Handelingen 2:37-47
37 Toen ze dit hoorden, waren ze diep getroffen en vroegen aan Petrus en de andere apostelen: ‘Wat moeten we doen, broeders?’ 38 Petrus antwoordde: ‘Keer u af van uw huidige leven en laat u dopen onder aanroeping van Jezus Christus om vergeving te krijgen voor uw zonden. Dan zal de heilige Geest u geschonken worden, 39 want voor u geldt deze belofte, evenals voor uw kinderen en voor allen die ver weg zijn en die de Heer, onze God, tot zich zal roepen.’ 40 Ook op nog andere wijze legde hij getuigenis af, waarbij hij een dringend beroep op zijn toehoorders deed met de woorden: ‘Laat u redden uit dit verdorven mensengeslacht!’ 41 Degenen die zijn woorden aanvaardden, lieten zich dopen; op die dag breidde het aantal leerlingen zich uit met ongeveer drieduizend. 42 Ze bleven trouw aan het onderricht van de apostelen, vormden met elkaar een gemeenschap, braken het brood en wijdden zich aan het gebed. 43 De vele tekenen en wonderen die de apostelen verrichtten, vervulden iedereen met ontzag. 44 Allen die het geloof hadden aanvaard, bleven bijeen en hadden alles gemeenschappelijk. 45 Ze verkochten al hun bezittingen en verdeelden de opbrengst onder degenen die iets nodig hadden. 46 Elke dag kwamen ze trouw en eensgezind samen in de tempel, braken het brood bij elkaar thuis en gebruikten hun maaltijden in een geest van eenvoud en vol vreugde. 47 Ze loofden God en stonden in de gunst bij het hele volk. De Heer breidde hun aantal dagelijks uit met mensen die gered wilden worden.(NBV)

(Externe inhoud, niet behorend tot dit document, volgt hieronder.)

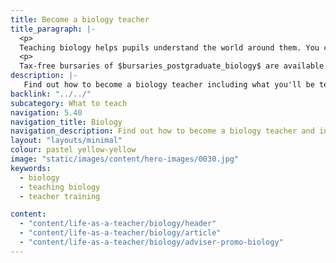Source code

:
 ```yaml
---
title: Become a biology teacher
title_paragraph: |-
  <p>
  Teaching biology helps pupils understand the world around them. You can spark a passion for discovery, guiding students through the natural world, from tiny cells to vast ecosystems.</p>
  <p>
  Tax-free bursaries of $bursaries_postgraduate_biology$ are available for eligible trainee biology teachers.</p>
description: |-
   Find out how to become a biology teacher including what you'll be teaching and what funding is available to help you train.
backlink: "../../"
subcategory: What to teach
navigation: 5.40
navigation_title: Biology
navigation_description: Find out how to become a biology teacher and inspire pupils to fuel their passion for science.
layout: "layouts/minimal"
colour: pastel yellow-yellow
image: "static/images/content/hero-images/0030.jpg"
keywords:
  - biology
  - teaching biology
  - teacher training

content:
  - "content/life-as-a-teacher/biology/header"
  - "content/life-as-a-teacher/biology/article"
  - "content/life-as-a-teacher/biology/adviser-promo-biology"
---
```

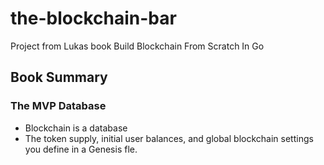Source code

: # the-blockchain-bar

Project from Lukas book Build Blockchain From Scratch In Go

## Book Summary

### The MVP Database

- Blockchain is a database
- The token supply, initial user balances, and global blockchain settings you define in a Genesis fle.
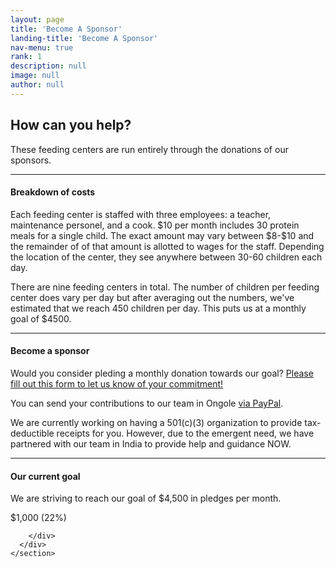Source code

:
 ```yaml
---
layout: page
title: 'Become A Sponsor'
landing-title: 'Become A Sponsor'
nav-menu: true
rank: 1
description: null
image: null
author: null
---
```

<div>
<section id="service" class="section-padding wow">
      <div class="container">
        <div class="row">
          <div class="col-md-12 text-center">
            <h2 class="service-title pad-bt15">How can you help?</h2>
            <p class="sub-title pad-bt15">These feeding centers are run entirely through the donations of our sponsors.</p>
            <hr class="bottom-line">
          </div>
          <div class="col-md-12 text-center">
            <h4>Breakdown of costs</h4>
            <p class="sub-title pad-bt15">Each feeding center is staffed with three employees: a teacher, maintenance personel, and a cook. $10 per month includes 30 protein meals for a single child. The exact amount may vary between $8-$10 and the remainder of of that amount is allotted to wages for the staff. Depending the location of the center, they see anywhere between 30-60 children each day.</p>
            <p class="sub-title pad-bt15">There are nine feeding centers in total. The number of children per feeding center does vary per day but after averaging out the numbers, we've estimated that we reach 450 children per day. This puts us at a monthly goal of $4500.</p>
            <hr class="bottom-line">
          </div>
          <div class="col-md-12 text-center">
            <h4>Become a sponsor</h4>
            <p class="sub-title pad-bt15">Would you consider pleding a monthly donation towards our goal? <a href="https://goo.gl/forms/XU7qmd9AJ1SOz37f1" target="_blank">Please fill out this form to let us know of your commitment!</a></p>
            <p class="sub-title pad-bt15">You can send your contributions to our team in Ongole <a href="https://www.paypal.me/reachrescue" target="_blank">via PayPal</a>.</p>
            <p>We are currently working on having a 501(c)(3) organization to provide tax-deductible receipts for you. However, due to the emergent need, we have partnered with our team in India to provide help and guidance NOW.</p>
            <hr class="bottom-line">
          </div>
 <div class="col-md-12 text-center">
            <h4>Our current goal</h4>
            <p class="sub-title pad-bt15">We are striving to reach our goal of $4,500 in pledges per month.</p>
             <div class="progress">
              <div class="progress-bar" role="progressbar" style="width: 22%;" aria-valuenow="22" aria-valuemin="0" aria-valuemax="100">$1,000 (22%)</div>
            </div>
          </div>

        </div>
      </div>
    </section>
</div>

Dat was een mooie preek van Petrus. Hij had duidelijk gemaakt waar al die vurige inzet van de volgelingen van Jezus van Nazareth vandaan kwam. En als de dood geen gevolg meer is van een vorm van verzet tegen de Romeinse overheersing dan wordt dat volgen van die Jezus in eens toch aantrekkelijk. Dus is de vraag hoe nu verder. Petrus valt terug op Johannes de doper. Heel het volk had zich laten dopen, ook Jezus was daarbij geweest. En Johannes had opgeroepen anders te gaan leven, weer volgens de richtlijnen die Mozes had gekregen en aan het volk had doorgegeven. De Tora, het hart van het Joodse geloof. Maar dat was een dood geloof geworden, als je op tijd je belasting betaalde en regelmatig aalmoezen gaf dan hoorde je al bij het volk van de God van Israël.
Johannes had het anders voorgehouden. Als je twee mantels had geef er dan één aan iemand die er geen heeft. De Tora staat vol met richtlijnen hoe je met de armen, de weduwen en de wees moet omgaan. Jezus van Nazareth was daarin zo mogelijk nog verder gegaan. Die had de liefde centraal gesteld. Je moest zelfs je vijanden lief hebben. En een gemeenschap van liefde was onverslaanbaar. Daar kon een overheerser nooit greep op krijgen. De kruisiging van Jezus had dat bewezen. Hij had geweigerd om zijn volgelingen een oorlog te laten beginnen. Een vijand die getroffen was had hij zelfs genezen. Aan het kruis had hij zijn Vader gebeden om het zijn vervolgers niet aan te rekenen. En de gemeenschap die angstig bij elkaar was gekropen had hem opnieuw leren kennen. Zijn liefde had hen bij elkaar gehouden. Zijn liefde was zelfs de opdracht geworden alle mensen op de hele wereld er bij te betrekken.
Zo kun je een gemeenschap vormen. Als symbool met het leven van Jezus van Nazaret brood breken en delen en een beker wijn delen. Alles bij elkaar brengen en dat gemeenschappelijk gebruiken. Het onderscheid tussen man en vrouw, armen en rijken, allochtonen en autochtonen, jong en oud zou in die nieuwe gemeenschap verdwijnen. Rijk werd je er niet van. Maar dat vonden ze prima. Aan een eenvoudige maaltijd, samen bidden in de Tempel en daar ook de Tora bestuderen was hen genoeg. De rijkdom ligt zo in het aantal mensen dat zich liet dopen en op die manier ook gingen leven. De zorg die ze hadden voor de armsten, de bedelaars, de mensen die uitgestoten waren, de zieken, de slaven en de knechten maakte dat ze bij het hele volk in aanzien kwamen. Niet de macht van enkelingen bepaalde voortaan het handelen maar de liefde voor elkaar. Het klinkt heel aantrekkelijk. Dat is het ook. Door de geschiedenis heen zijn er altijd mensen geweest die de preek van Petrus centraal stelden. Ook nu hoor je nog in de kerken dat de liefde voor elkaar en voor de armen centraal behoort te staan. Zo gaan we van Pinksteren de toekomst in.